▶ **WHAT IS NEEDED**
Please return every one of the records below word for word, leaving the pictures out of your answer.

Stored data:
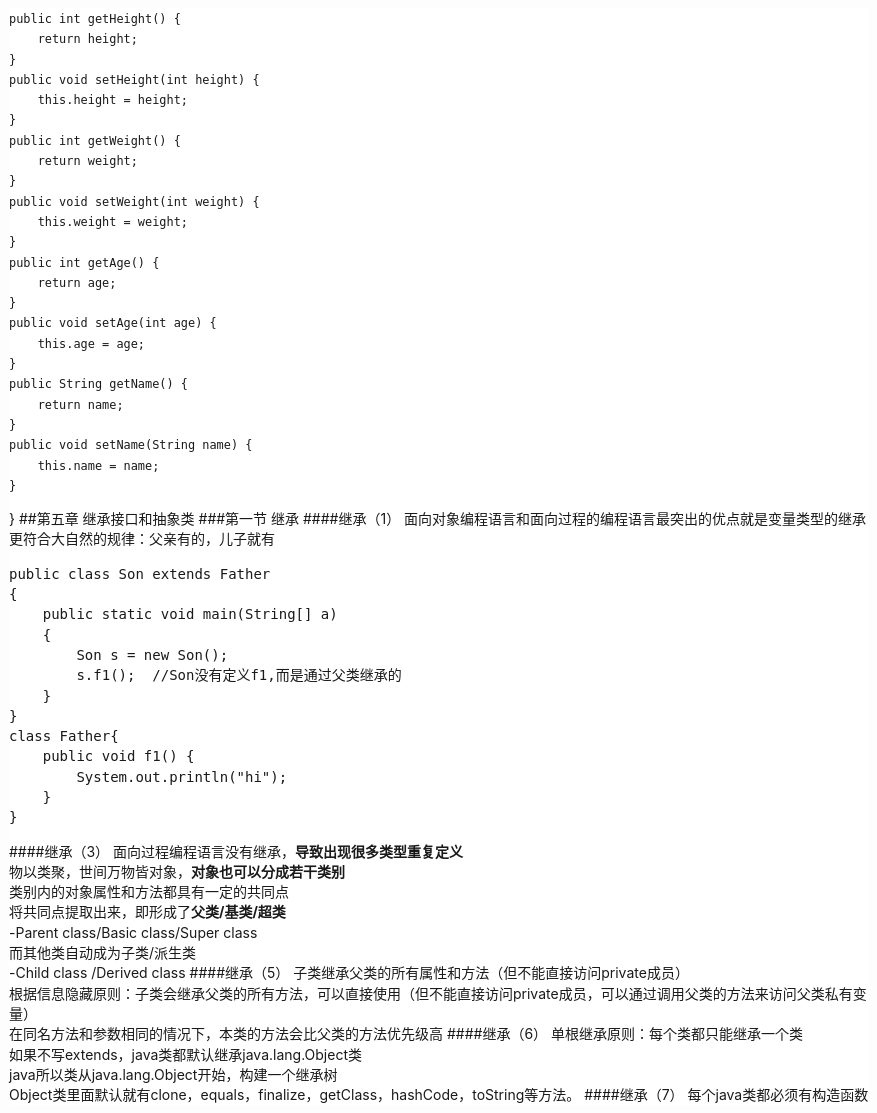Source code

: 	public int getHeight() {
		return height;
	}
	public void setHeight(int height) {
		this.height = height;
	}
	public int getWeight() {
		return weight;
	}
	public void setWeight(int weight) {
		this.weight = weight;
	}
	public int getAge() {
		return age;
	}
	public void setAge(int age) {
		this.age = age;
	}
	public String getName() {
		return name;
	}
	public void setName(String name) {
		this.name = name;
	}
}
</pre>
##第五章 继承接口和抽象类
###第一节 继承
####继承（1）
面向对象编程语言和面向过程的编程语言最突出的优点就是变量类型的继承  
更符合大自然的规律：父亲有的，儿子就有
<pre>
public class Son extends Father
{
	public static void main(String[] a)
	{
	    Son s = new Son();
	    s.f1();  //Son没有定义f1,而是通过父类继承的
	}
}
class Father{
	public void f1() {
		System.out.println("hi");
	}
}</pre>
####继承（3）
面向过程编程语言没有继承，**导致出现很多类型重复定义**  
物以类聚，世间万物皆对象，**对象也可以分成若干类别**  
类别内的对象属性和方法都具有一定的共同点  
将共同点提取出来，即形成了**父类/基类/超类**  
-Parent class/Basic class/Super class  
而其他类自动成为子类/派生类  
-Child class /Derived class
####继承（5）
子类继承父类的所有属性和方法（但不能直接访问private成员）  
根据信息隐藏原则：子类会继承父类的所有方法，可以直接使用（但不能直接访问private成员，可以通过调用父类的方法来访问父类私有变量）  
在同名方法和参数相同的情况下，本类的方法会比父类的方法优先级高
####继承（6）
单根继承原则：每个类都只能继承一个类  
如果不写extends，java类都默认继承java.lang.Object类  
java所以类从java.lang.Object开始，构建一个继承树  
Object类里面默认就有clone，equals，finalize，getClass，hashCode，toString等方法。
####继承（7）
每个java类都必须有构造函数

▶ **OUTPUT FOR THIS EXERCISE**
Source code

: 	public int getHeight() {
		return height;
	}
	public void setHeight(int height) {
		this.height = height;
	}
	public int getWeight() {
		return weight;
	}
	public void setWeight(int weight) {
		this.weight = weight;
	}
	public int getAge() {
		return age;
	}
	public void setAge(int age) {
		this.age = age;
	}
	public String getName() {
		return name;
	}
	public void setName(String name) {
		this.name = name;
	}
}
</pre>
##第五章 继承接口和抽象类
###第一节 继承
####继承（1）
面向对象编程语言和面向过程的编程语言最突出的优点就是变量类型的继承  
更符合大自然的规律：父亲有的，儿子就有
<pre>
public class Son extends Father
{
	public static void main(String[] a)
	{
	    Son s = new Son();
	    s.f1();  //Son没有定义f1,而是通过父类继承的
	}
}
class Father{
	public void f1() {
		System.out.println("hi");
	}
}</pre>
####继承（3）
面向过程编程语言没有继承，**导致出现很多类型重复定义**  
物以类聚，世间万物皆对象，**对象也可以分成若干类别**  
类别内的对象属性和方法都具有一定的共同点  
将共同点提取出来，即形成了**父类/基类/超类**  
-Parent class/Basic class/Super class  
而其他类自动成为子类/派生类  
-Child class /Derived class
####继承（5）
子类继承父类的所有属性和方法（但不能直接访问private成员）  
根据信息隐藏原则：子类会继承父类的所有方法，可以直接使用（但不能直接访问private成员，可以通过调用父类的方法来访问父类私有变量）  
在同名方法和参数相同的情况下，本类的方法会比父类的方法优先级高
####继承（6）
单根继承原则：每个类都只能继承一个类  
如果不写extends，java类都默认继承java.lang.Object类  
java所以类从java.lang.Object开始，构建一个继承树  
Object类里面默认就有clone，equals，finalize，getClass，hashCode，toString等方法。
####继承（7）
每个java类都必须有构造函数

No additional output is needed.